(THE TASK) Quote every sentence in the partition-size text below that names RapidMind.

━━ PAGE TEXT

The optimal partition size can also be dependent on the hardware memory architecture, and there are often tradeoffs between data locality and algorithmic efficiency. A smaller partition may fit completely into a higher level of the memory hierarchy, allowing processing of that partition to be more efficient, but smaller partitions also usually incur more overhead for communication in the rest of the algorithm. As an example, consider matrix multiplication, which can be written in terms of nested sub-matrix multiplications. Larger sub-matrices give more data reuse and coherence, but use more local cache.
To avoid a dependency on any particular memory hardware, algorithms should be written in a generic way using parameterized partition sizes. Then, when installing the software on a particular processor, some testing can be used to tune the partition size to the optimum for that architecture without any need to change the software. Note that processors can vary in cache sizes and organization even within the same generation of processors from the same vendor.
The partition pattern is supported in the RapidMind platform with the “dice” data access operator, which divides an array into a kind of nested array of uniformly sized partitions. The result of the dice can then be passed to a “map” operation that operates on each partition in parallel. Using dice appropriately can significantly improve the performance of algorithm implementations. In addition, RapidMind supports very powerful mechanisms for generic programming which make it possible to write parameterized code that can be easily tuned to different processor architectures. In RapidMind this tuning can be done without any need to recompile the software.

━━━━
━━ DATASET CONTENT

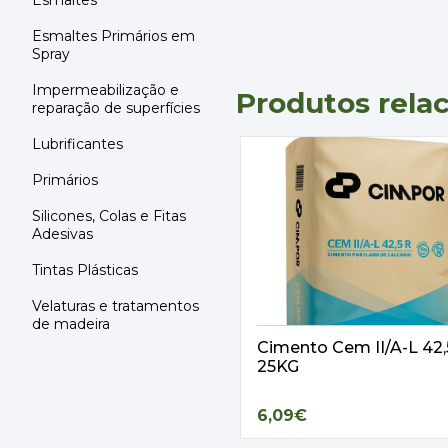
Esmaltes
Esmaltes Primários em
Spray
Impermeabilização e
Produtos rela
reparação de superfícies
Lubrificantes
Primários
Silicones, Colas e Fitas
Adesivas
Tintas Plásticas
Velaturas e tratamentos
de madeira
Cimento Cem II/A-L 42
25KG
6,09€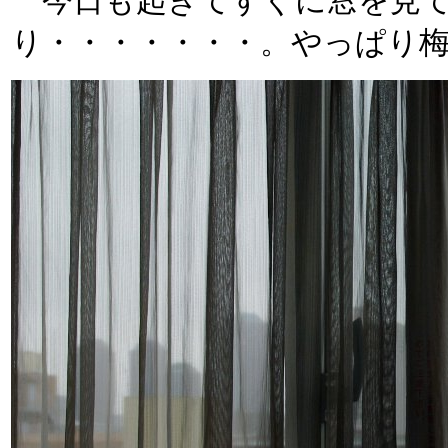
今日も起きてすぐに窓を見て
り・・・・・・・。やっぱり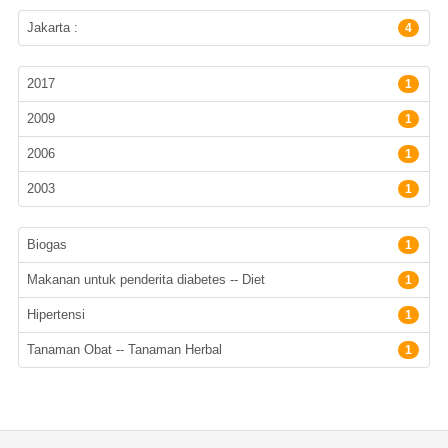
Lokasi Terbit
Jakarta :
4
Tahun terbit
2017
1
2009
1
2006
1
2003
1
Subyek
Biogas
1
Makanan untuk penderita diabetes -- Diet
1
Hipertensi
1
Tanaman Obat -- Tanaman Herbal
1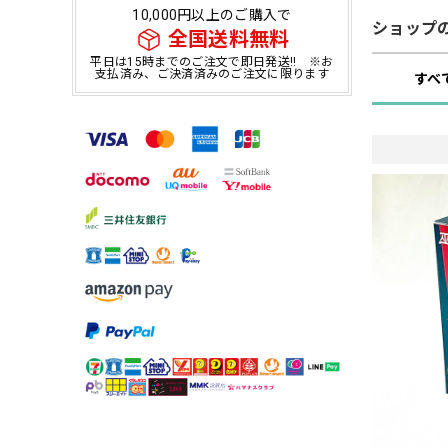
10,000円以上のご購入で
ショップ
全国送料無料
平日は15時までのご注文で即日発送!! ※お
支払済み、ご決済済みのご注文に限ります
すべ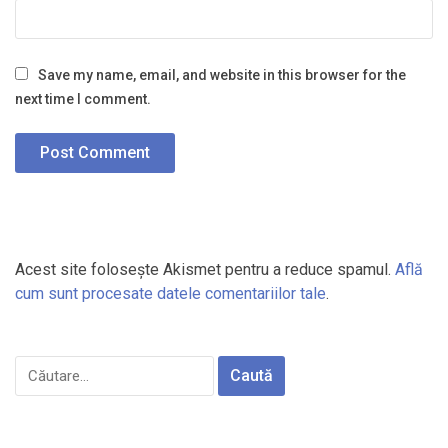
Save my name, email, and website in this browser for the
next time I comment.
Acest site folosește Akismet pentru a reduce spamul.
Află
cum sunt procesate datele comentariilor tale
.
Caută
după:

━━━━

(FINISHED TASK)
- The partition pattern is supported in the RapidMind platform with the “dice” data access operator, which divides an array into a kind of nested array of uniformly sized partitions.
- In addition, RapidMind supports very powerful mechanisms for generic programming which make it possible to write parameterized code that can be easily tuned to different processor architectures.
- In RapidMind this tuning can be done without any need to recompile the software.